Saturday, January 2, 2016

"The Gifts of Imperfection" by Brene Brown

  Several years ago now I remember a bunch of my friends reading this book.  They all had really good reviews of it, but at the time I had no interest in reading it because I thought I was above needing any "self-help".  The other day... years removed from thinking I have life figured out and I'm pretty much put together... I was walking through the bookstore and it was like a light bulb went off inside of me and I thought, "remember that book everyone was reading at some point...the imperfection book?... yeah, I should totally check that out now.
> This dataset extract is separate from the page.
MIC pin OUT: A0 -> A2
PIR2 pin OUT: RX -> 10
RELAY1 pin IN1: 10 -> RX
  To be fair, I was pretty confident that I would enjoy this book by the sub-title alone... "Letting go of who you think your suppose to be and embrace who you are".  I'm THAT girl.... the one who lives under "should's" and "suppose to's"... so immediately I thought this was the book for me.  Plus, with phrases like, "being enough", "letting go of perfectionism" and "letting go of always being in control" scattered throughout the table of contents, to say I was intrigued would be an understatement.
  One of the things I really like about the author was that she clearly states in the beginning of the book that this is not a "to do list"... the guideposts she points out in the book are guides, things we will continually use throughout this journey called life.  They aren't things to be checked off and moved past.  I needed to hear that, in fact I had to remind myself of that multiple times throughout reading the book.  By the end I found comfort in it.
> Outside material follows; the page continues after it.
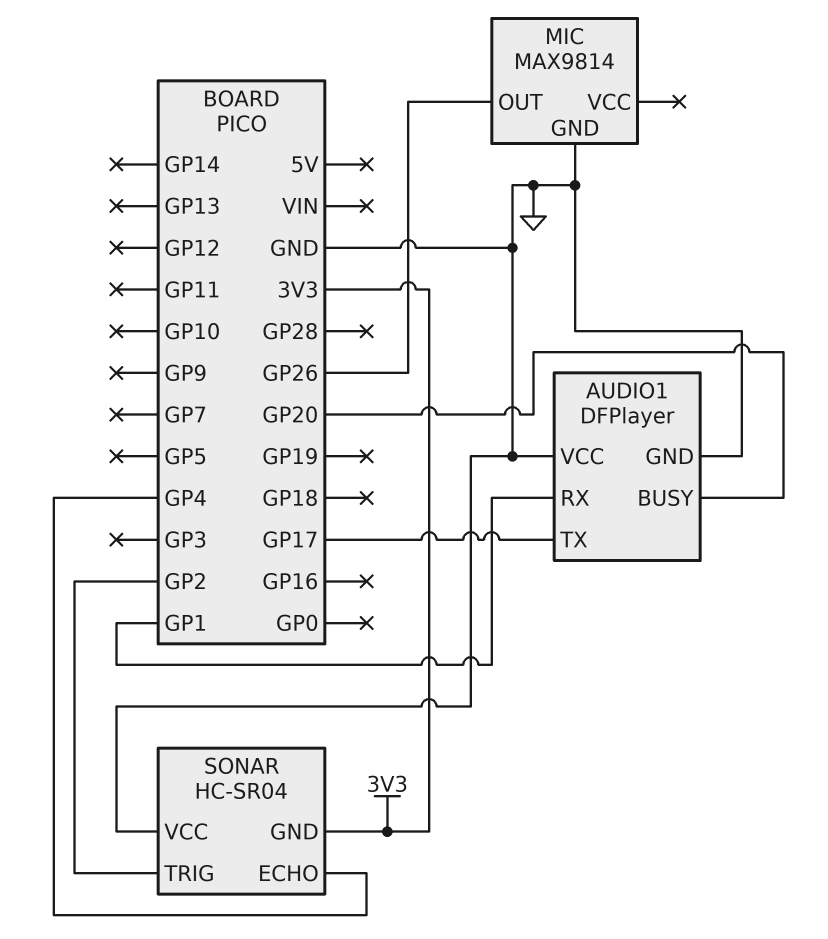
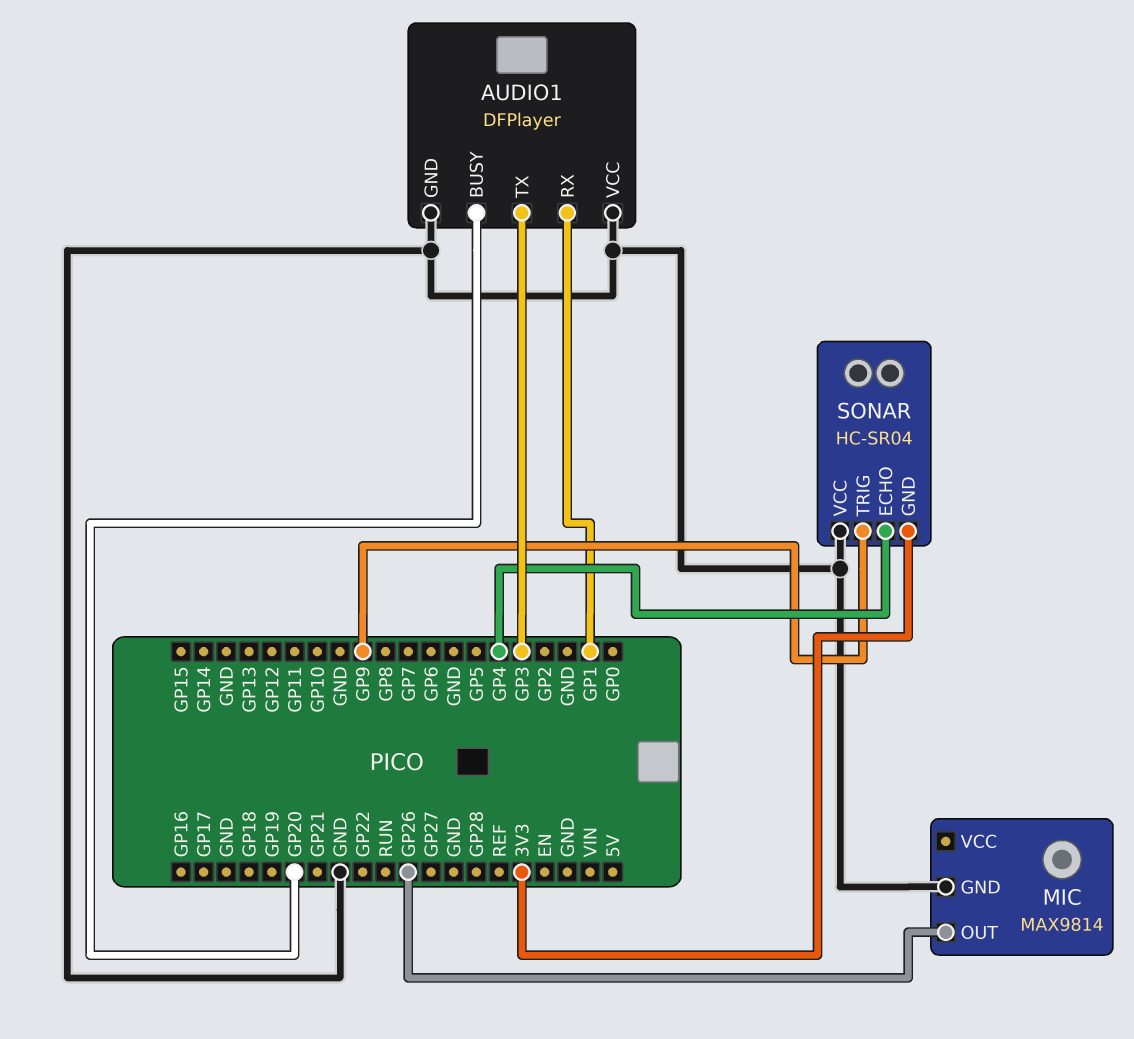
AUDIO1 pin TX: GP17 -> GP3
SONAR pin TRIG: GP2 -> GP9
  The other thing I really liked was that the author told stories not just about other people, but mostly about herself... she made this work personal and made herself vulnerable.  I felt connected to her and like I wanted to hear what she had to say because it was her life experience, not just some statistics that  she came up with observing and talking to others.
  I found something relevant to my own life in every chapter, but the chapter that probably resonated with me the most was about "Cultivating Self-compassion".  In it she talks about the difference between healthy striving and perfectionism and who the focus is in each...myself or others, what I think or what others think of me.  I found that very challenging and encouraging and I think others will too.
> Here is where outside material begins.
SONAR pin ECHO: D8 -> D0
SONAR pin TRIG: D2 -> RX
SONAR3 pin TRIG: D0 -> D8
  There were a lot of great sound bites and quotes that I underlined in this book as well... things I want to hold onto has I work on each of the ten guideposts she mentions.  I also plan to continue processing what I read by "DIGging Deeper", an "activity that the author ends each chapter with (although I am sure the point what to do the activity as you read, but I was so interested in what I was reading that I just kept going).
  There's not a whole lot I didn't like about this book.  I think the author did a great job and focused on a lot of things we all need to hear/talk about but often don't.  I would certainly recommend it, as I see now why all my friends were doing the same back in the day.  If you find yourself stuck in the rhythm of life that just doesn't seem fulfilling, even though your doing "everything right" (according to other people), or you just want to explore more about who YOU are, I would suggest giving this book a try (plus it's super short read... I finished it in a day!).